From the third graders with baseball gloves, retired folks kicking back and talking smack and the good-hearted ribbing directed toward ol’ “Blue” and his strike-zone-of-the-moment — the atmosphere is great.
Recently, I was watching my Pokes in a nail-biter against the University of Texas.
It was the eighth inning, two outs with a runner on third and there I was — crouching over in my seat, hoping to see Luke Scott drive in the tying run.
I was holding my breath, crossing my fingers and waiting for the UT pitcher to throw it down the pipe.
He started going through the motions of his wind up and as I hum the fight song to myself, I look up and see — breasts?
Wow — and just when you were about to toss the paper aside and say, “There’s never anything exciting in here.” The girls will continue reading, because they too, get annoyed with other females who “have it and flaunt it,” and the males will keep reading just because they will be able to read the word “breasts” over and over.
First of all, let’s set the record straight. There are three things I can live without.
1. The Kathie Lee video library.
2. A New Kids on the Block reunion.
3. Breasts flopping about at sporting events.
My pre-game ritual consists of hurrying home as fast as possible and changing into a comfy sweatshirt and jeans.
It seems as though my female counterparts, however, did not get the invitation that said, “Beach wear OPTIONAL” before they hopped over to the ballpark.
Tube tops, backless tanks, and short black skirts really aren’t necessary components for an enjoyable game.
File the bustiers under “NEVER,” and unless you heard that Tommy H. was opening a nightclub on the diamond, then leave the leopard print pants at home, too.
Since I didn’t have a chance to do so at the aforementioned game, I wish to publically thank the girls who pranced around in front of me with their see-through braless tank tops. Girls, because of you, I didn’t get to see the controversial strike that was called. Eight innings I chose to sit in the chilly wind, wrapped up in my blanket and instead of a fastball, I got to see your breasts.
Don’t get me wrong, breasts are great. I have a set myself and I can honestly say that I’m quite satisfied. My breasts and I have a long-standing relationship that dates all the way back to sixth grade.
The thing is, I don’t care about yours. There are just some things that should be left between you and your plastic surgeon.
Believe it or not, I, and the others, come to the games to watch the field — not your bon-bons bouncing and toppling over your tank top everytime you make a gesture. If you feel that certain attire is essential, please don’t sit directly beneath me. I hear that there is a real good patch of grass outside the center field wall you can take advantage of.
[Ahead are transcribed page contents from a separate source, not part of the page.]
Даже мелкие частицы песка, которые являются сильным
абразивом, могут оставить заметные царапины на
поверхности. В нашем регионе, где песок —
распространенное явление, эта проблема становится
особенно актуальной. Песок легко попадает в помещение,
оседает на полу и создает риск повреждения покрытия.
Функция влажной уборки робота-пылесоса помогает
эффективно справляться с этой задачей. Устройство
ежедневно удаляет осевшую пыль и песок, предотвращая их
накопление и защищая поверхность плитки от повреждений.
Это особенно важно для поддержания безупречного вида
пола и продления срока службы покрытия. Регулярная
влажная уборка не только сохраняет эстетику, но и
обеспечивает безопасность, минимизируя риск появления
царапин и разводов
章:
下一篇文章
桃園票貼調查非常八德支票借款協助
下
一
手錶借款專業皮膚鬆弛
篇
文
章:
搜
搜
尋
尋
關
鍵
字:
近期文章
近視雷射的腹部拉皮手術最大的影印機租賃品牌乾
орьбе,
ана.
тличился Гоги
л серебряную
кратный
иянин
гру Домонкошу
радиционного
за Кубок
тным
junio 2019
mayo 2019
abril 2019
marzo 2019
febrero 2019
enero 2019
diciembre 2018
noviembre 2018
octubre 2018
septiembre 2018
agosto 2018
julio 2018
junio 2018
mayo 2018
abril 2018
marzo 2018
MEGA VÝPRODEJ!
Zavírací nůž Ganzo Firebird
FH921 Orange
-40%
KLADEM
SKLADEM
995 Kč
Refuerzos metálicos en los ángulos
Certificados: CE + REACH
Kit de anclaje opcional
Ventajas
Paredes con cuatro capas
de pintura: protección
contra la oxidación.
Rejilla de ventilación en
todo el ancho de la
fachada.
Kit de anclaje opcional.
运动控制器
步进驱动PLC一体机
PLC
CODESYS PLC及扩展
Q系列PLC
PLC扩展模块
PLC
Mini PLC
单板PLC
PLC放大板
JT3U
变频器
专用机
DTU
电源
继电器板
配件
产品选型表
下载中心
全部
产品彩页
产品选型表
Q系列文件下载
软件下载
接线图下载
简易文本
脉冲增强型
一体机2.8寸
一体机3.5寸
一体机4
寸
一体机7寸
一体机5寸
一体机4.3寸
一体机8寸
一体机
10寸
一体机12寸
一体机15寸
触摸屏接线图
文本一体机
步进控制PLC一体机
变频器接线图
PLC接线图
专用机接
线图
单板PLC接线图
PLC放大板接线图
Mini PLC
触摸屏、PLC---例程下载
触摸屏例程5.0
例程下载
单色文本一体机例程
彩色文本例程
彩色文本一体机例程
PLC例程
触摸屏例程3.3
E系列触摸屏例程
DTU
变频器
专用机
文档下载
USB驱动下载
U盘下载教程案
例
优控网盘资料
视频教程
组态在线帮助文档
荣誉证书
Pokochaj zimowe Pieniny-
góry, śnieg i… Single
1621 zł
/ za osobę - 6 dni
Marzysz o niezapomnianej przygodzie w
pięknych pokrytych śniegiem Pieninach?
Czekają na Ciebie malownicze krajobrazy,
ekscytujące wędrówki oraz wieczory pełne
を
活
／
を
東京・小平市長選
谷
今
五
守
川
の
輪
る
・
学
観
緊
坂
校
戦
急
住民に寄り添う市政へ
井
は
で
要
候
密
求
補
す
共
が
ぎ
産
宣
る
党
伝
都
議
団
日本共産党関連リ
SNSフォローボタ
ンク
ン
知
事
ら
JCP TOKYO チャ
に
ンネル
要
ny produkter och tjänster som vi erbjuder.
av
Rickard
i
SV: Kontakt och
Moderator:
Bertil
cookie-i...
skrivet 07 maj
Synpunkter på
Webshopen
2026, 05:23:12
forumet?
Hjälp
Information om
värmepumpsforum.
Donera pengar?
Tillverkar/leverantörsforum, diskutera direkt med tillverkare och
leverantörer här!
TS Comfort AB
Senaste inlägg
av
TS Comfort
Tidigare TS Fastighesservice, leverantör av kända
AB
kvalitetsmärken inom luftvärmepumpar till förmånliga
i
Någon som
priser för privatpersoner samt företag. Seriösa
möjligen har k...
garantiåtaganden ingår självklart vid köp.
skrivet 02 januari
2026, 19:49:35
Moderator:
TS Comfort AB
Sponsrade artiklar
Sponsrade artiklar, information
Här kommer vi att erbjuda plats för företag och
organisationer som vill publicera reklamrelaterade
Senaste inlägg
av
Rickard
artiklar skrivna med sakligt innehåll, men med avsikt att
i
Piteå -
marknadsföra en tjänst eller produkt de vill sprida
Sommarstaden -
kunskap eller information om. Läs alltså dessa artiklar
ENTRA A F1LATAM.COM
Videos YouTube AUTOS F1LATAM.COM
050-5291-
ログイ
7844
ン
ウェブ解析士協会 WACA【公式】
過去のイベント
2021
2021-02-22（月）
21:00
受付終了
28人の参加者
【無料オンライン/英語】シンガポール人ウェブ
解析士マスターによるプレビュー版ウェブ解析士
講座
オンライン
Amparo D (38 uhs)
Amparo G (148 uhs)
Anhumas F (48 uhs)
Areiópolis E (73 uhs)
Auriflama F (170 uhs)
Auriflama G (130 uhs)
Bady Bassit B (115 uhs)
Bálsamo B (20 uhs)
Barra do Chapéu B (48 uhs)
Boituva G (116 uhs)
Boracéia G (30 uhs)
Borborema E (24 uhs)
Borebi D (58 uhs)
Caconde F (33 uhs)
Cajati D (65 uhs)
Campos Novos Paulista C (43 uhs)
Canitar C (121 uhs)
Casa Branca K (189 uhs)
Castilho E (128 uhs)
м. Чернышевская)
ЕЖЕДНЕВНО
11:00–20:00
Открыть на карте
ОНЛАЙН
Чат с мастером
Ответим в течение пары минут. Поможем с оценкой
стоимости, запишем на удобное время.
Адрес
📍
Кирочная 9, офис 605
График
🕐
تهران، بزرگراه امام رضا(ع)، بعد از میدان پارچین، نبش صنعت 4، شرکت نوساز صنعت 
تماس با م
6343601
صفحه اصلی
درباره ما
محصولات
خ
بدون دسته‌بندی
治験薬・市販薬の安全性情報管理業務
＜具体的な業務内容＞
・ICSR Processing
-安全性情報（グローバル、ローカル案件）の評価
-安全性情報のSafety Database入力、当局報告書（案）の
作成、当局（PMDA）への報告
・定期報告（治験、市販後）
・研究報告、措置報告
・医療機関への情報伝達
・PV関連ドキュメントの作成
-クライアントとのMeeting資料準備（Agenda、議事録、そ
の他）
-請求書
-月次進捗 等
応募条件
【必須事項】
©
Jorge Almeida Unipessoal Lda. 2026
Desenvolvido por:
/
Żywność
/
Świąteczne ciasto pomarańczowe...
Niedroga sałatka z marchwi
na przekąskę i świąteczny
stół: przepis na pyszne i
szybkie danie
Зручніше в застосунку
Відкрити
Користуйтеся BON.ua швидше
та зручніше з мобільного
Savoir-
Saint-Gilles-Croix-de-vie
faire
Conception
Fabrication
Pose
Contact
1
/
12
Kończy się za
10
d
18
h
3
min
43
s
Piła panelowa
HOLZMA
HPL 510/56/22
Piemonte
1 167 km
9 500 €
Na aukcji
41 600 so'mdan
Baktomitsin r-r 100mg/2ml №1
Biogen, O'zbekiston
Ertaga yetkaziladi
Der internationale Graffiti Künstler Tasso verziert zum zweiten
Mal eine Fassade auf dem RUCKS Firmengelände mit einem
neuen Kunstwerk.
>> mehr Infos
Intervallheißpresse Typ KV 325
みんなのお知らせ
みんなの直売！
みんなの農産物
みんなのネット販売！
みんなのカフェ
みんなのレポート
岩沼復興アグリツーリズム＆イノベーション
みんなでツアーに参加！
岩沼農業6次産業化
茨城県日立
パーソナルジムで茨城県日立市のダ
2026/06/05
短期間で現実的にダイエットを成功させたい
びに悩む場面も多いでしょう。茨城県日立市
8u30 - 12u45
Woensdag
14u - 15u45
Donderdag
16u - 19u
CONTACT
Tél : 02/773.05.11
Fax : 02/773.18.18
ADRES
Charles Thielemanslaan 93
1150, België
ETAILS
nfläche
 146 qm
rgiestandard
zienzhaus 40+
If you were in attendance in order to get the attention of others, you succeeded. You were definitely a hit with the 14-year-old Little League team sitting in the fourth row, and the old geezer who sits up top could see you through the binoculars he brought with him.
I hate to be the bearer of bad news, but the players are not watching you.
Believe it or not, they are trying to get some “W’s,” and the only round things they are looking at are baseballs. The other fans? Well, we just think you’re stupid. Since you usually show up during the eighth inning or so and talk on your cell phone the entire time you are there, we gather that you aren’t there for the routine flies and stellar pitching. Judging by your matching red purse, red tube top, white capri pants and platform sandals, you obviously got lost on your way to the grand re-opening of the Palladium.
Let’s make a pact. I vow to keep my sequined halter tops stashed away in the closet, if you promise to do the same. I will not wear my black go-go boots to a Saturday doubleheader as long as you follow my lead. Together, we can ensure that the proper parts are concealed in all the proper places.
Heck, if you hold up your end of the bargain, you can come sit in my section, and the hot dog and zip-up sweatshirt are on me.
One last bit of advice. When you see a sign outside the stadium that says, “Omaha or BUST,” it isn’t a request to see your gems.